Você deve estar procurando no Google agora o que quer dizer celacanto, mas vou logo adiantando para você que esse peixe pré-histórico nada tem a ver com os anos de chumbo da ditadura militar. Era apenas uma brincadeira, como tantas que vemos por aí. O fato é que teve gente que até chegava a fazer toda uma interpretação simbólica da frase: "celacantos" seriam os políticos caquéticos e os "maremotos" as crises econômicas. Se era isso, ninguém sabe. Essa é uma das características dessa prática urbana: ela é anônima, na maioria das vezes, e de livre interpretação.

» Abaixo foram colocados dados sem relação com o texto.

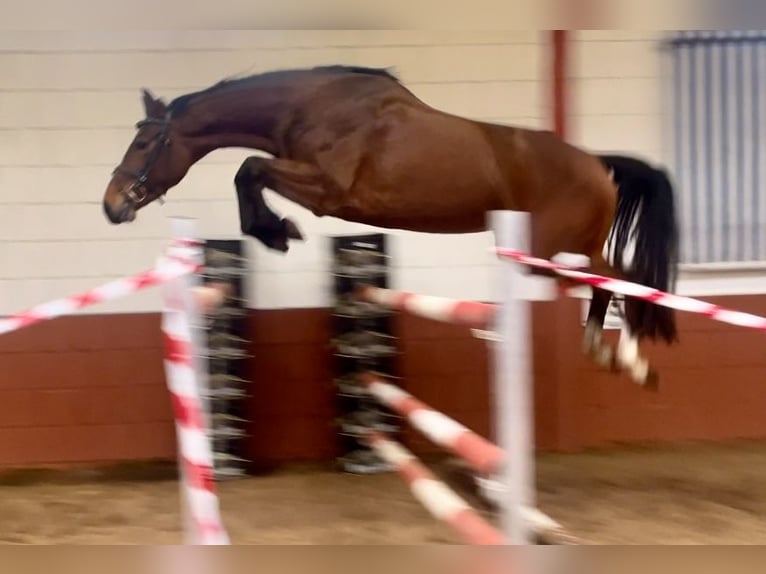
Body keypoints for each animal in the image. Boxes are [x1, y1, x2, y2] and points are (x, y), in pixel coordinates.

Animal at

Mas, enfim, estávamos falando da importância de Maio de 1968 para a valorização do grafitti. A verdade é que o grafitti foi beneficiado também por outro fato histórico: desde o começo do século XX, com as infinitas vanguardas artísticas, passou a se questionar o que se entendia por arte, tornando esse conceito muito mais flexível. Até então só uma escultura que seguisse os padrões estéticos gregos era considerada arte. Na virada do século XIX vários artistas começaram a questionar isso e a propor novas formas de arte.
Os sonhos podiam se transformar em arte, segundo os surrealistas, e obetos industrializados também, de acordo com os papas da arte pop. Então, por que não o grafitti? Os olhares passaram a se voltar para os muros das cidades.

Basquiat
No final dos anos 70, em Nova York, o pintor Basquiat deixou em muitos muros pela cidade alguns desenhos seus. Dizia que preferia expor suas obras nas ruas que nas galerias, embora nunca tenha deixado de pintar telas. Nós também tivemos nosso Basquiat: o desenhista e gráfico italiano, mas radicado brasileiro Alex Vallauri que pintou por toda a cidade de São Paulo, entre 1980 e 1990, uma botinha preta de couro e suas peripécias. Não é a toa que o dia do grafitti é comemorado em São Paulo no dia de seu falecimento: 27 de março (1989).
Enfim, por causa de todos esses fatores, o grafitti hoje é reconhecido como uma arte urbana, democrática e engajada. Se resta alguma dúvida, o prestígio que grafiteiros conhecidos dispõem hoje pode corroborar isso: Os Gêmeos (Gustavo e Otávio Pandolfo) já expuseram seus trabalhos em galerias de San Francisco e Nova York e um documentário sobre o anônimo grafiteiro britânico Banksy até já ganhou o Oscar.